After all, I am here for a Study-abroad program. I have two classes per day M-Th at an 1 1/2 each. I am taking a Conversation and Composition class, International Relations, Chilean History, and a Grammar class. All are going great. International Relations can get a bit hard as it dense material and is from 5:30-7pm. Grading is hard. The Chilean university system uses a 1-7 scale with 7 being the highest. A five is considered a good grade for Chileans and seven almost impossible to get. However, for us, a 4-5 will transfer as a C to our home universities. Often for two small errors you will be dropped to a 6. However, I am getting along pretty good and my padre is always willing to check things over. I do have all my bibles with me: grammar pages from the UofO lesson books, conjugation book and cheat sheet, hand-outs, and the all-important dictionary.  I've pretty much got a handle on campus: where my classes are, the extranjeros office, good coffee, the rec center, the bank, the library, and the garden. The rec center is funny. I've been a few times for free salsa classes which takes place in pretty much a big hallway. The "rock wall" is just the outside wall on the building.

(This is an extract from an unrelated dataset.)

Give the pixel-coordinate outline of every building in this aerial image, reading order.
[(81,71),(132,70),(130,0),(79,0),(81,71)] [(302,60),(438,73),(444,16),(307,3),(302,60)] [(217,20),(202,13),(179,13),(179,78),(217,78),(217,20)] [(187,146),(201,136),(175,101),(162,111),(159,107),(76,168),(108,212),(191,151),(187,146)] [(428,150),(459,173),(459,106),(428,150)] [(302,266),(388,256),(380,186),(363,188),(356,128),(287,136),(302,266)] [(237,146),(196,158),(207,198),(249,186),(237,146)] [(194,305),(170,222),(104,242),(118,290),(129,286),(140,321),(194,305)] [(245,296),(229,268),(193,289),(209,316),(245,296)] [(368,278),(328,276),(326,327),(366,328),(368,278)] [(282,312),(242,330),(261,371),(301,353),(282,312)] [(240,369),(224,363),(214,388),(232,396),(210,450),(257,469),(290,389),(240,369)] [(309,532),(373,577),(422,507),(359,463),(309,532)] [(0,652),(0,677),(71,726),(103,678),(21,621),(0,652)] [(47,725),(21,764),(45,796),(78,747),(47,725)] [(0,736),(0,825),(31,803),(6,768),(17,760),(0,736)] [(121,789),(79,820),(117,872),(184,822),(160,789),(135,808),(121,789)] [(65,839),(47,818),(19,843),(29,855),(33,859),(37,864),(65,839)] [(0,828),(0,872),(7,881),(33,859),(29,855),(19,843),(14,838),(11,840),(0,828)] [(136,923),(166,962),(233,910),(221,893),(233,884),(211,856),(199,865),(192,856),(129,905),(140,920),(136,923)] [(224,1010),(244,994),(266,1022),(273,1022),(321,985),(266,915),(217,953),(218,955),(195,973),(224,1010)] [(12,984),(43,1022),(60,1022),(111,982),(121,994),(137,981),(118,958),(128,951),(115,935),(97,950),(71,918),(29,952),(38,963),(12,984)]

I don't have too many pictures of campus as I'm trying to fit in, but here's a few:






Bariloche, Argentina cont. (Saturday night edition)

As a little note to start off, my first time staying in a hostel was Amazing. We sat with people all over the world at breakfast and dinner. There were 6 of us in a room and we were immediately all comfortable with everyone. The shower was nice and warm (though Sarah had some trouble remembering C meant caliente), our beds were made in the afternoons, and the food was good. And how cool is it to say I partied in Bariloche clubs with a Israeli, an English guy, and a guy from Belgium! 
Now to finish the epic tale of Bariloche: 
So after our second dinner of the night at the steak restaurant, we headed over to Moving Bar for some drinks. We met up with our roommies and though Kris and Desmond headed back for some sleep, Sarah and I stuck it out for a bit longer. We all made a movement to go to an Irish bar that we had all been warned about. Rightly so, as it was Packed. We got some beer and hung around for a while, until deciding it was time to dance. Sarah, myself, our roommate, and his friend headed down the the street to "Dusk", a popular discotec. It was a bit less crowded but not much. We got some more beer and squeezed our way towards the center of the dancing. Apparently it was quite late for as we stayed there for a good while, when we got out it was 7am! After a bit of wandering around Bariloche we got back to our rooms about 8am. Don't ask me how we did it! At 10am the boys were up and packing and incredibly Sarah and I got up as well. We had to check out by noon, our bus left at 3:30, and we still had chocolate shopping to do! I guess the chocolate was motivation enough as we got ourselves moving. Sarah and I joined up wit our friends from last night and got some big coffees at a cafe. We then went to the biggest chocolaterias around: The Tourist, Rapa Nui, and Mamuschka (spanish word for russian nesting dolls). No picture-taking allowed unfortunately, but the smells were the best part. We picked up some chocolate to share and for ourselves (though not nearly enough), and realized it was time to go. After hurrying to the bus station, we then waited an hour past our departure time. The bus ride was long (and the movie Los 33 Mineros was terrible) and as it always happens, when we got to Valdivia it was raining. However, the trip was a great success and as everyone says: after you go to Bariloche, you can't help but want to go back.